§ **Selected text**:
--*--

# Haydn String Quartets: Opus 9



## Ramako (Apr 28, 2012)

I'm sorry for the long gap. Nevertheless, it happens to mirror the long gap between Haydn writing the op. 2 and op. 9 (hopefully this won't happen every time ). He wrote the op. 9 in 1769, in what is generally considered his 'Sturm und Drang' period. This isn't apparent in as much as they aren't very 'Sturm und Drang' (apart from the d minor one), however it is evident that it is the same period that Haydn produced so many masterpieces in the symphonic genre (for example, the use of Baroque contrapuntal techniques). And perhaps he produced more in the quartet genre? 

Anyway, one good thing is that from now on there aren't any confusions about the quartets being arrangements of other works, EXCEPT the minuet of the E flat quartet is also used as the 'aria' in the theme and variations in E flat for piano - a fitting recycling of such a beautiful theme.

As usual, choose your favourite quartet, and comment on the works, recordings etc. The polls are single vote only - so if you particularly love more than one of the quartets then please say so in the thread.

Previous: Opus 1, Opus 2, Opus 3

Next: Opus 17


----------



## HaydnBearstheClock (Jul 6, 2013)

Had to vote for the D minor, a very cool quartet - I really like the contrast between the adagio and the fast and relentless finale. All the movements are really good. I have the Buchberger quartet interpretation of these works. Your post makes me want to listen to these again . Honourary mentions: No. 2 in E flat Major, also excellent.


----------



## Karabiner (Apr 1, 2013)

--*--

§ **Given request**: Can you reproduce the Haydn Opus 9 thread above word for word, from its title down to its final line?

--*--

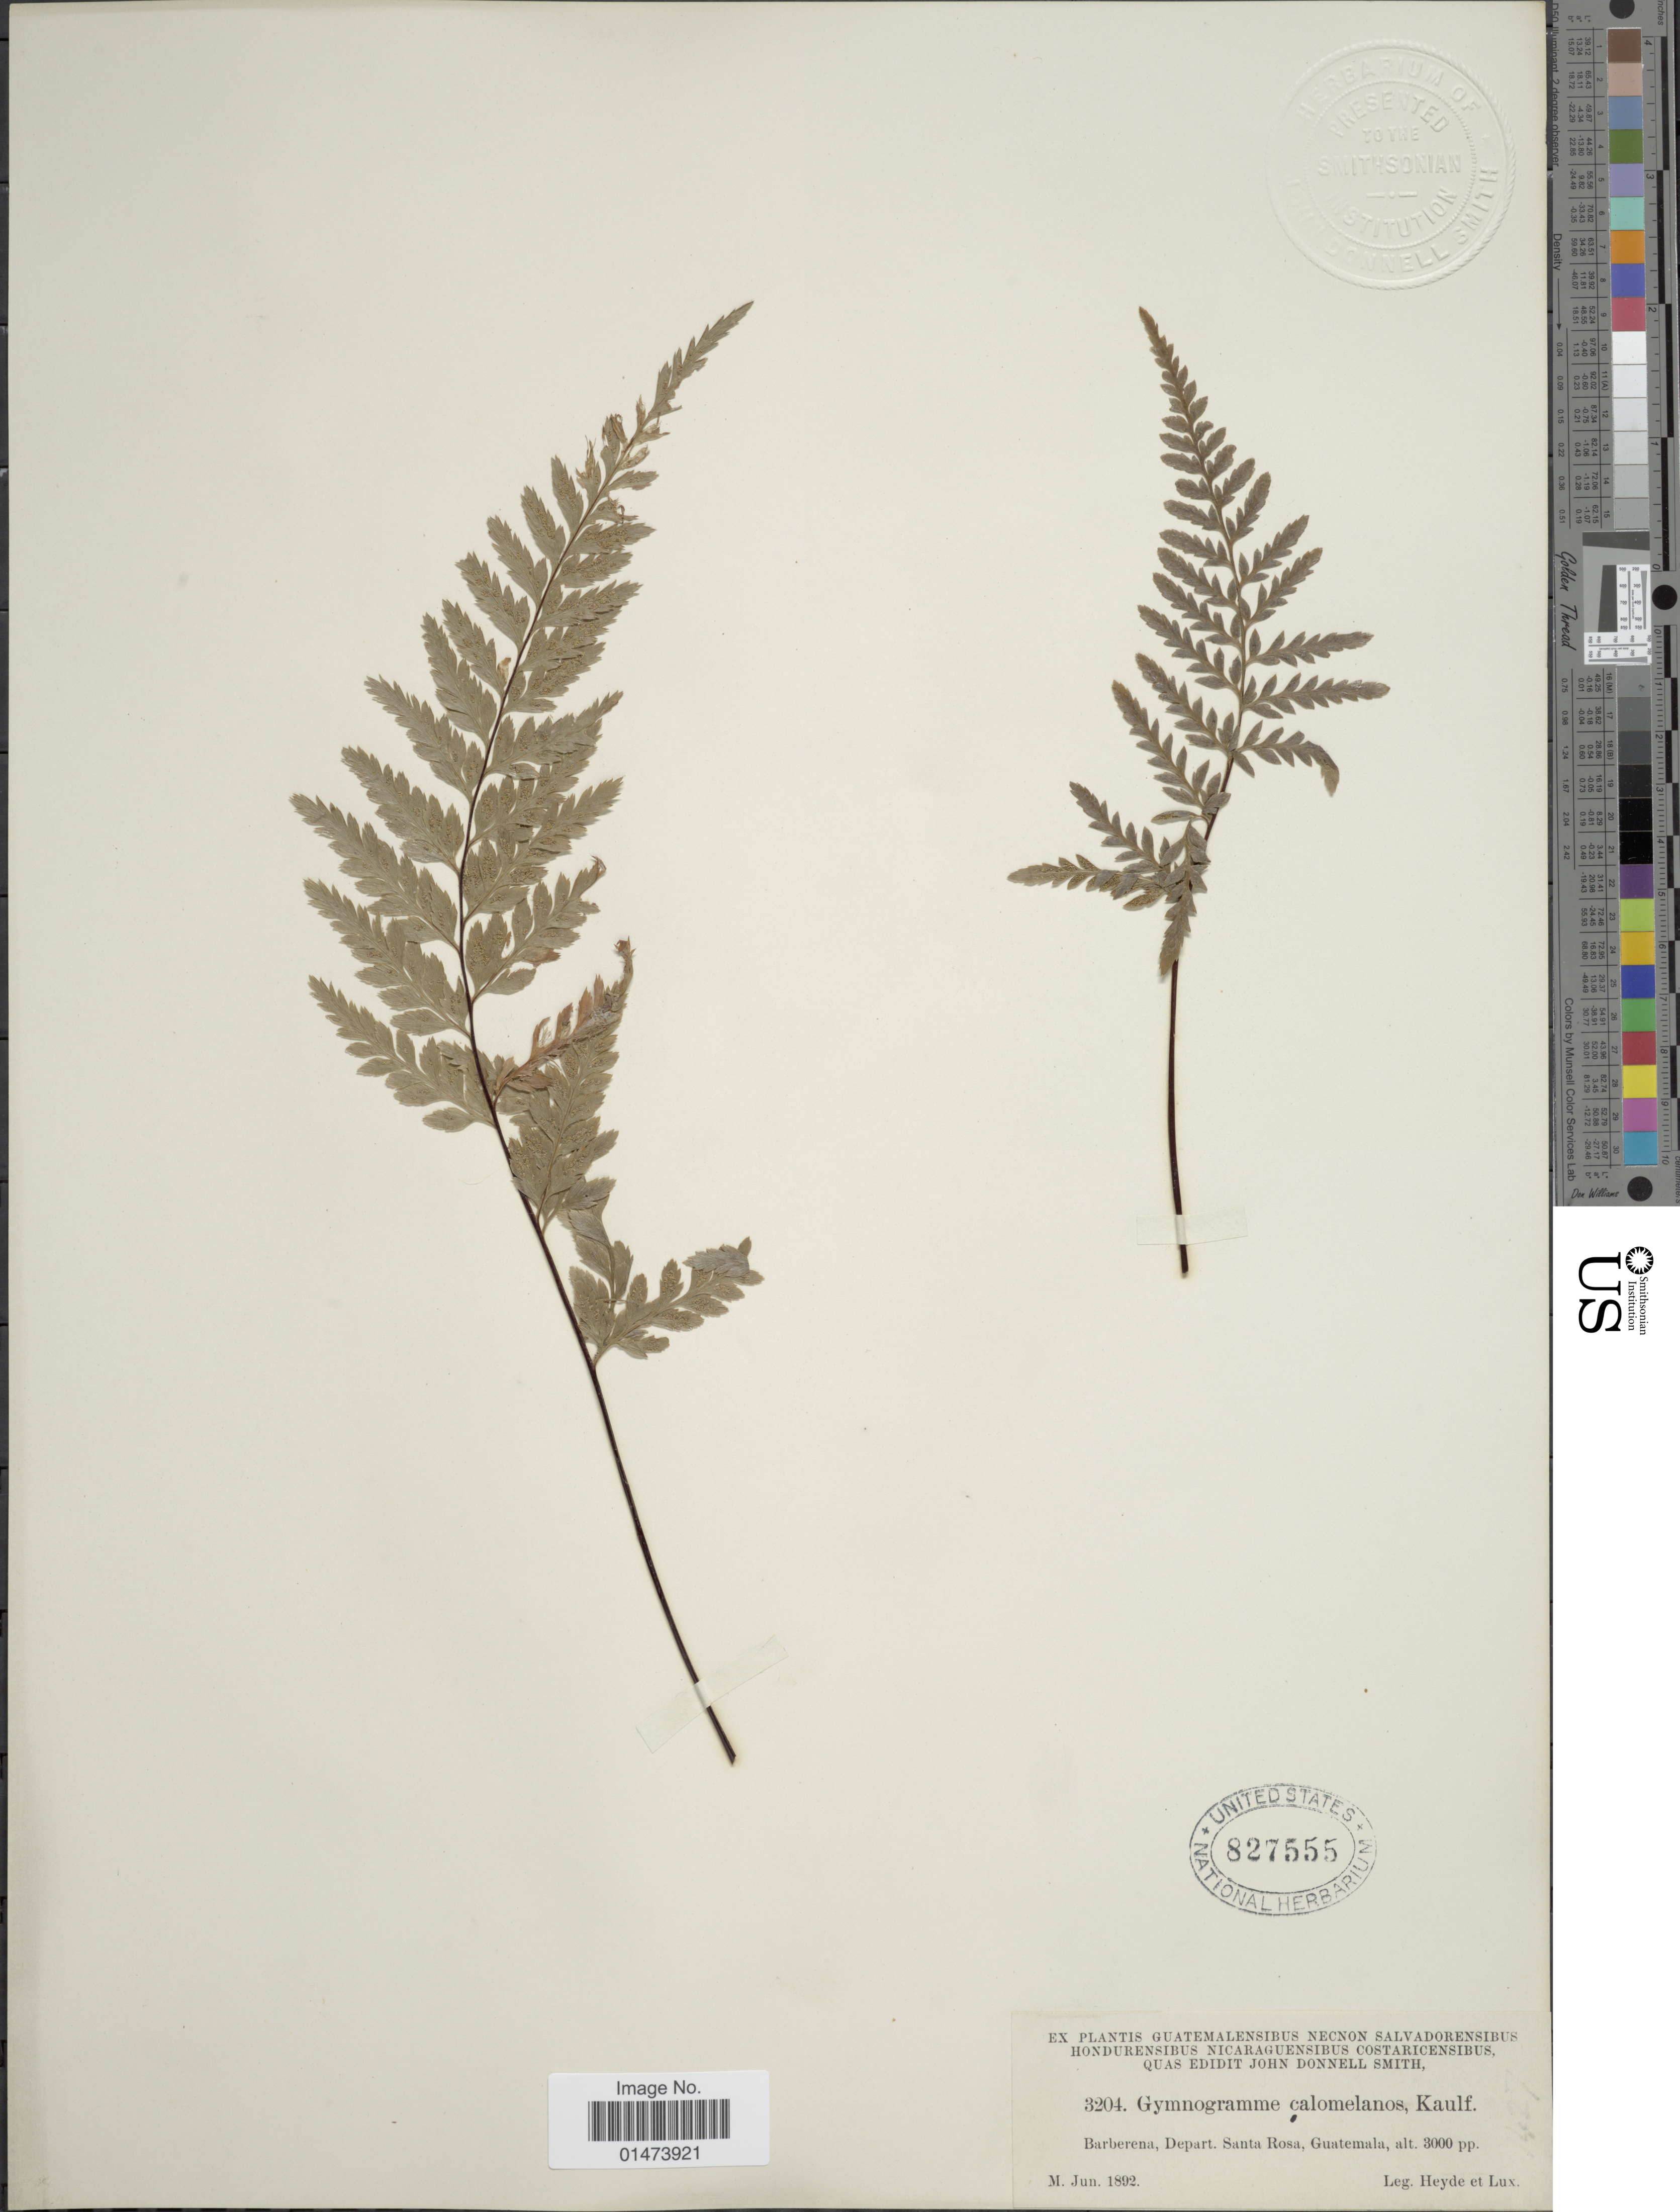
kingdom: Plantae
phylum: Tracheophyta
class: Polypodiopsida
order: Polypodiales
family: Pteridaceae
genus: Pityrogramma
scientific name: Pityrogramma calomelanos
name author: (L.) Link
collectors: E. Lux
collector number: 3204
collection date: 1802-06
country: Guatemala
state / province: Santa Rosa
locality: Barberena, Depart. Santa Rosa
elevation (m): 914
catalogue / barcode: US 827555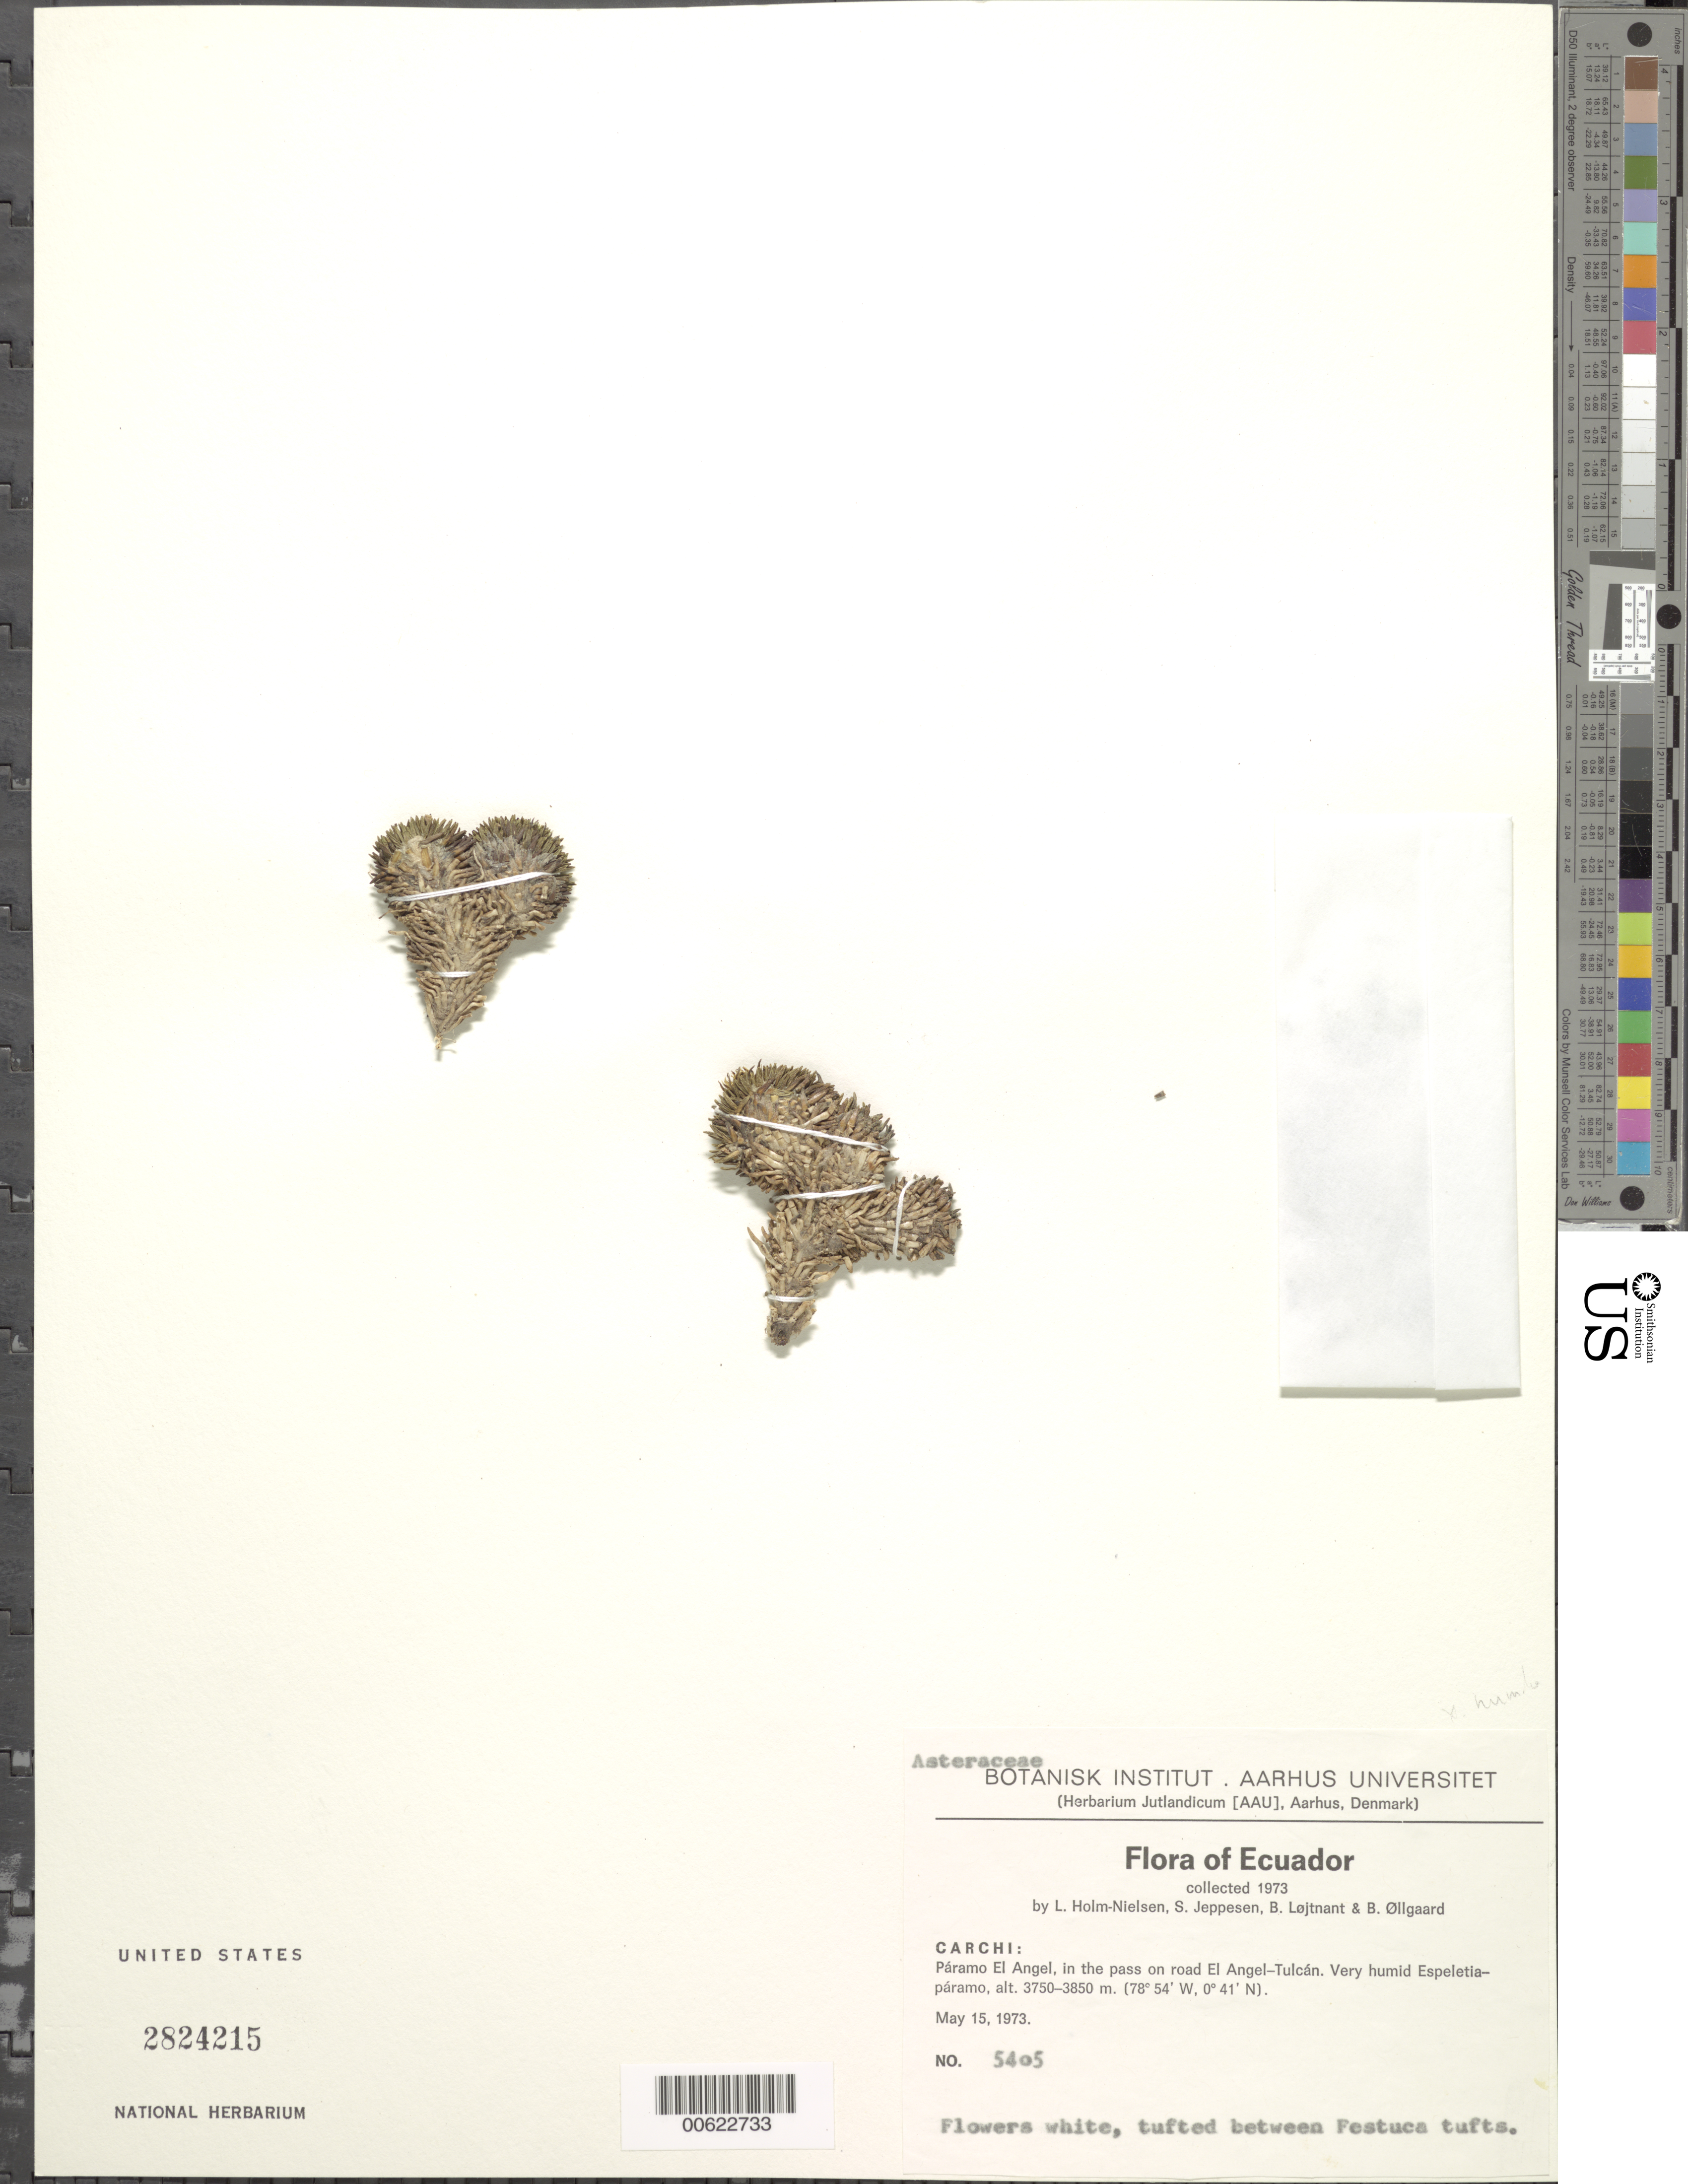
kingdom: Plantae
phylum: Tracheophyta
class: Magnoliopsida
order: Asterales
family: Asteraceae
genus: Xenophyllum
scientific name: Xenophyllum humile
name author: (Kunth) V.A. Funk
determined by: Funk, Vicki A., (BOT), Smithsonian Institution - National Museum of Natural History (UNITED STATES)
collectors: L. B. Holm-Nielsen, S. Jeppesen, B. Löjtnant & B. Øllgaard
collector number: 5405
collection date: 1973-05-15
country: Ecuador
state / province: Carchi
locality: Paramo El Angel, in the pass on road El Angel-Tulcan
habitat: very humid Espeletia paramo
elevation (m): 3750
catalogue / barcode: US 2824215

--*--

§ **Correct output**:
# Haydn String Quartets: Opus 9



## Ramako (Apr 28, 2012)

I'm sorry for the long gap. Nevertheless, it happens to mirror the long gap between Haydn writing the op. 2 and op. 9 (hopefully this won't happen every time ). He wrote the op. 9 in 1769, in what is generally considered his 'Sturm und Drang' period. This isn't apparent in as much as they aren't very 'Sturm und Drang' (apart from the d minor one), however it is evident that it is the same period that Haydn produced so many masterpieces in the symphonic genre (for example, the use of Baroque contrapuntal techniques). And perhaps he produced more in the quartet genre? 

Anyway, one good thing is that from now on there aren't any confusions about the quartets being arrangements of other works, EXCEPT the minuet of the E flat quartet is also used as the 'aria' in the theme and variations in E flat for piano - a fitting recycling of such a beautiful theme.

As usual, choose your favourite quartet, and comment on the works, recordings etc. The polls are single vote only - so if you particularly love more than one of the quartets then please say so in the thread.

Previous: Opus 1, Opus 2, Opus 3

Next: Opus 17


----------



## HaydnBearstheClock (Jul 6, 2013)

Had to vote for the D minor, a very cool quartet - I really like the contrast between the adagio and the fast and relentless finale. All the movements are really good. I have the Buchberger quartet interpretation of these works. Your post makes me want to listen to these again . Honourary mentions: No. 2 in E flat Major, also excellent.


----------



## Karabiner (Apr 1, 2013)